Three other PRN sessions (PRN015a, PRN017a, PRN018a) have a .tgz filename that doesn’t match the cell-id prefix (PRN015b_*.tgz, etc. — the file basename uses the next session suffix). The loader resolves these by mapping on the cell-id prefix, not the filename, so users see 'PRN015a' everywhere in nrn_meta and stim_meta.

Memory and load-time expectations

The loader rasterizes spike trains into per-(stim, cell) (R, T) tensors at construction time. Approximate cost on the local mirror (Linux + Python 3.10 + 10 ms bins):

Scope

N

S

Load time

Peak RSS

One small site

20

11

~7 s

<0.5 GB

Two adjacent sites

77

117

~8 s

~0.8 GB

5 A1 sites

231

685

~15 s

~1.3 GB

Full A1 (50 sites)

2 128

~5 300

~3 min

~7–10 GB

For repeated experimentation against the full cohort, persist the dataset object once with torch.save and reload — instantiating a fresh Wingert2026Dataset(area='A1') re-runs the rasterizer every time. Or use select_pop_by_nrn_attr / select_pop_by_nrn_predicate to filter down to the experimentally-relevant subset before training.
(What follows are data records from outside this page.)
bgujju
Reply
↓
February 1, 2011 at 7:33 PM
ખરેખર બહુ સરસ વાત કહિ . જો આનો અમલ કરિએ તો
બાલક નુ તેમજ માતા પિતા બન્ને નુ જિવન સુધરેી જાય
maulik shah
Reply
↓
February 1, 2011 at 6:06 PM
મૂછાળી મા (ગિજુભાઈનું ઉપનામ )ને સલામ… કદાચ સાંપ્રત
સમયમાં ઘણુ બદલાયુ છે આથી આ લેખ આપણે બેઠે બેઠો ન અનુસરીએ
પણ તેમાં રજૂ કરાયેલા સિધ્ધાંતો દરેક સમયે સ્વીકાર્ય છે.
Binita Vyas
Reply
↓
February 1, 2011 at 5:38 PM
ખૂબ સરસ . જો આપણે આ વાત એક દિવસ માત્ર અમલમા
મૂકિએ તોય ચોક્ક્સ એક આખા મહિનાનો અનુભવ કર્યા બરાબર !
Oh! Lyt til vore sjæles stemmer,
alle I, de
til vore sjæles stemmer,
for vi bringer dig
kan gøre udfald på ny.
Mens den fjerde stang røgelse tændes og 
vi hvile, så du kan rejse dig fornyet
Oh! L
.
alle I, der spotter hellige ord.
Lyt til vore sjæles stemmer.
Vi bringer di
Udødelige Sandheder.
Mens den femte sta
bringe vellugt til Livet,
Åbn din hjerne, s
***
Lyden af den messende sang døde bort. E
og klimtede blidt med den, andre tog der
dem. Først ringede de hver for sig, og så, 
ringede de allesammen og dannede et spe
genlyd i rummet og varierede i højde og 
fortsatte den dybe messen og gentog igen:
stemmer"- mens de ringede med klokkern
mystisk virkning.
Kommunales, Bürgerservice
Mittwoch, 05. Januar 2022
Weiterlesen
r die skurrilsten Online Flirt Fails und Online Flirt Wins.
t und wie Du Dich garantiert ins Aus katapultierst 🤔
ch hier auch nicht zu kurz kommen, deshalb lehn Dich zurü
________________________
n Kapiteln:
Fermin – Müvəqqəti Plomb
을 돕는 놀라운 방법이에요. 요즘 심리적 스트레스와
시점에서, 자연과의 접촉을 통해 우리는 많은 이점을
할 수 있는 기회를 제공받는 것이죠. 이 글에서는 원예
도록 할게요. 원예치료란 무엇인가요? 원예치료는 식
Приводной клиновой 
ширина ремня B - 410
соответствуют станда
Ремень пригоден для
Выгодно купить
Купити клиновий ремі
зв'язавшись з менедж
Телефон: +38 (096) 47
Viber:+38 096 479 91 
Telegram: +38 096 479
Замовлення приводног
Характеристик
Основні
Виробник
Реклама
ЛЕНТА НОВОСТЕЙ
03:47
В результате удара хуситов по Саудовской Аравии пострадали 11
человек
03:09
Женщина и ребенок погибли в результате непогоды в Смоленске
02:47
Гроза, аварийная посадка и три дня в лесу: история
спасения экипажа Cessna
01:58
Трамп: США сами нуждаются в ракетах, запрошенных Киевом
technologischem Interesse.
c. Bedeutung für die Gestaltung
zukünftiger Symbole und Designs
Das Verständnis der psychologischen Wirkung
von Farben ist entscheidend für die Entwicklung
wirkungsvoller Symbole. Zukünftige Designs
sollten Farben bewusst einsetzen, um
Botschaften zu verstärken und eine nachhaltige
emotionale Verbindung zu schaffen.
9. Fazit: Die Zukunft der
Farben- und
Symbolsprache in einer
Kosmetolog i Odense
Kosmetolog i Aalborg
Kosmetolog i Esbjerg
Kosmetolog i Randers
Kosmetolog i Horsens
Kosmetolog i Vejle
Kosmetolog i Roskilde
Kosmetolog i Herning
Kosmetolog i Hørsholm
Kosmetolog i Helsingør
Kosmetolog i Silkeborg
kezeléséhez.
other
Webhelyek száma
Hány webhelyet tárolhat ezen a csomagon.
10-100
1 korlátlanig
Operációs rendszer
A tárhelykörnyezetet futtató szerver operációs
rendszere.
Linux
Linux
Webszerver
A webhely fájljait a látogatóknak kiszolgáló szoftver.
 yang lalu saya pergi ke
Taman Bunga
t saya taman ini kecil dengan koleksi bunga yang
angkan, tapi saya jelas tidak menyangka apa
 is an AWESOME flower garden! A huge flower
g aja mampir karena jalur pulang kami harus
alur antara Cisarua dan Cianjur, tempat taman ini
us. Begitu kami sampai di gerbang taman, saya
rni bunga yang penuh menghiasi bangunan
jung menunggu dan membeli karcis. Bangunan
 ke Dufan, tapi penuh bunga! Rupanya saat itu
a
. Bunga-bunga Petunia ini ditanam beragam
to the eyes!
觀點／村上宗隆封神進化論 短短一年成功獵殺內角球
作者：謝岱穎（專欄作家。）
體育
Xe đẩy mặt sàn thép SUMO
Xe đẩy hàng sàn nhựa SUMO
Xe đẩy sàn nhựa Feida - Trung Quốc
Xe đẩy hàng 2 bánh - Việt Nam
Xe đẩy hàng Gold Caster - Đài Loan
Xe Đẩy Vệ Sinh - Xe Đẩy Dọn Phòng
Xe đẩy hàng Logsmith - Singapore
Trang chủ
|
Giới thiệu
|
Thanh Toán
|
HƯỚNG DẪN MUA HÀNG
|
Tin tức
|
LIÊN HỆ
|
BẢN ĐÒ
All (1, 1) NaN sentinels in the response grid share a single underlying tensor object — the response grid for an A1 instance costs ~80 MB of Python list pointers rather than the 5+ GB a naive per-slot torch.full(...) would consume. The behaviour is enforced by a regression test (tests/test_wingert2026.py::test_sentinels_share_one_reference).